Research has revealed that some of the country’s favourite woodland places have seen their biggest loss of trees in a generation as a result of the extreme winter weather.

Over 50 of the sites we care for have been surveyed, with many gardeners, rangers and foresters saying that the loss of trees has been the greatest in more than two decades and, in some cases, since the Great Storm of October 1987.

High winds and extreme weather throughout winter have seen some places lose hundreds of trees, including many valued ancient trees.

We care for 25,000 hectares (61,776 acres) of woodland across England, Wales and Northern Ireland. We look after many world famous trees including Newton's Apple Tree at Woolsthorpe Manor in Lincolnshire and the tree at Runnymede in Surrey where the Magna Carta was signed.

Many of the trees that have been lost have blown over rather than snapped off due to the saturated ground conditions. However the big picture varies, with some places seeing little damage, and unlike the storms of 1987 and 1990, nowhere has been devastated.

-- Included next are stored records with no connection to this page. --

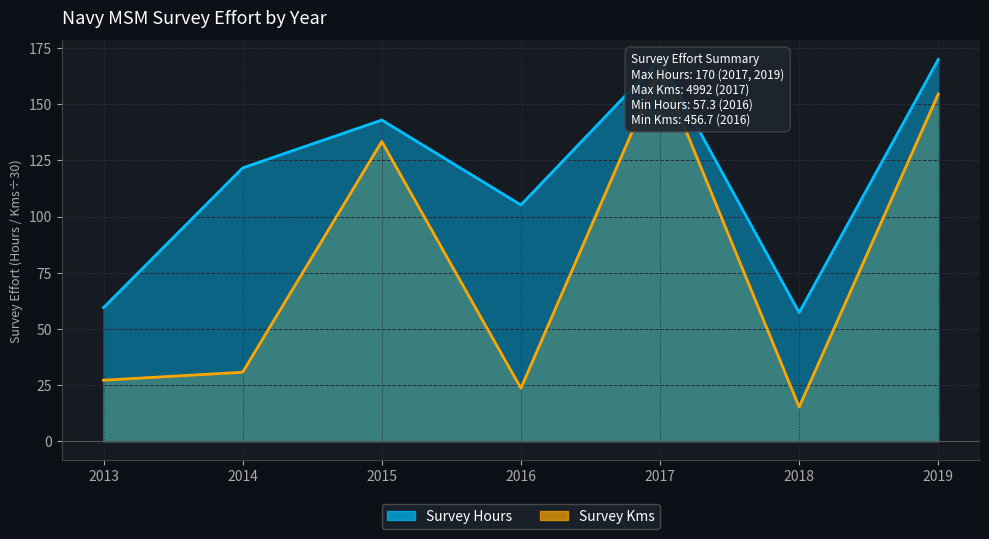

Between 2013 and 2017, which series saw the biggest shift?

Survey Kms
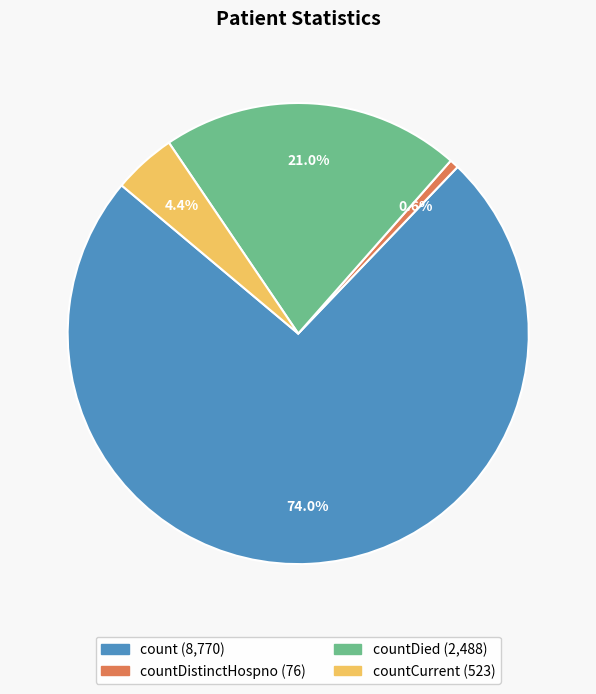

Does any single category account for the majority?

Yes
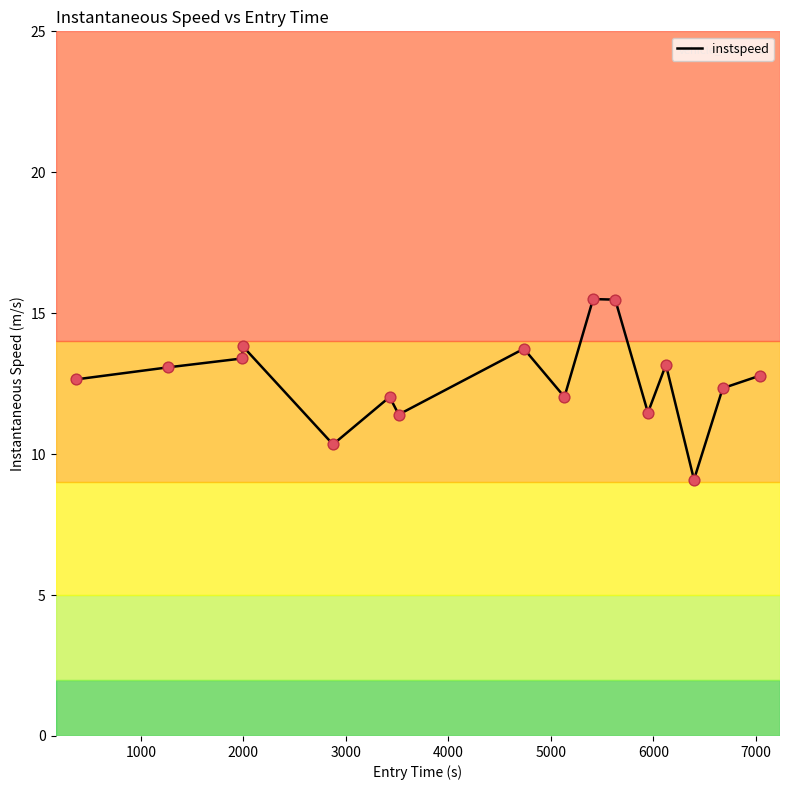

What is the maximum value shown in the chart?

15.5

Matthew Oates, our nature and wildlife specialist, said: ‘People love and need trees, and the loss of specimen trees in gardens and parks, and of ancient beeches and oaks in the woods and wider countryside hurts us all, and damages much wildlife. We value and venerate these old sentinels and need to become increasingly aware of the power of the weather.

‘Increased storminess, and increased extreme weather events generally, are likely to stress trees further, especially veteran trees. We will have to think carefully about where we establish trees and what species we plant.’

The Killerton Estate in Devon has suffered some of the biggest losses, with more than 500 trees blown over by the storms, including 20 significant trees within the design landscape.

Many other specimen trees in gardens and parks have been blown over or badly damaged, particularly in South West England and in Wales. However many gardens outside the West have also suffered, such as Tatton Park, south of Manchester, Attingham Park near Shrewsbury, Nymans in Sussex and Scotney Castle in Kent.

Historically important trees have been lost

A few historically or regionally important trees have been lost, such as a rare black walnut at Hatfield Forest, which was the largest in Essex.

Sometimes ‘wind blow’ in woods presents a good opportunity for natural re-colonisation by pioneer species such as ash and sallows.

Alan Power, head gardener at Stourhead in Wiltshire, said: ‘Over the past three or four weeks we’ve lost 20 trees in the garden, with up to 400 across the wider estate.

‘We've lost one spectacular oak tree, which could well be between 200-250 years-old and planted by the man who created the landscape garden at Stourhead.

‘Storms like we’ve seen this winter are all part of the estate's history. If people can come along and they do see the trees on the ground they'll realise it's not just a one off, it happens throughout the history of the estate and it is part of working so closely with nature.’

Matthew Oates added: ‘As people venture out this spring, they will still be able to see these fantastic places, but a few old friends may be missing or lying down providing interesting wildlife habitats.

‘Our teams are working hard to keep access to our gardens and parkland open by clearing any fallen trees from footpaths.’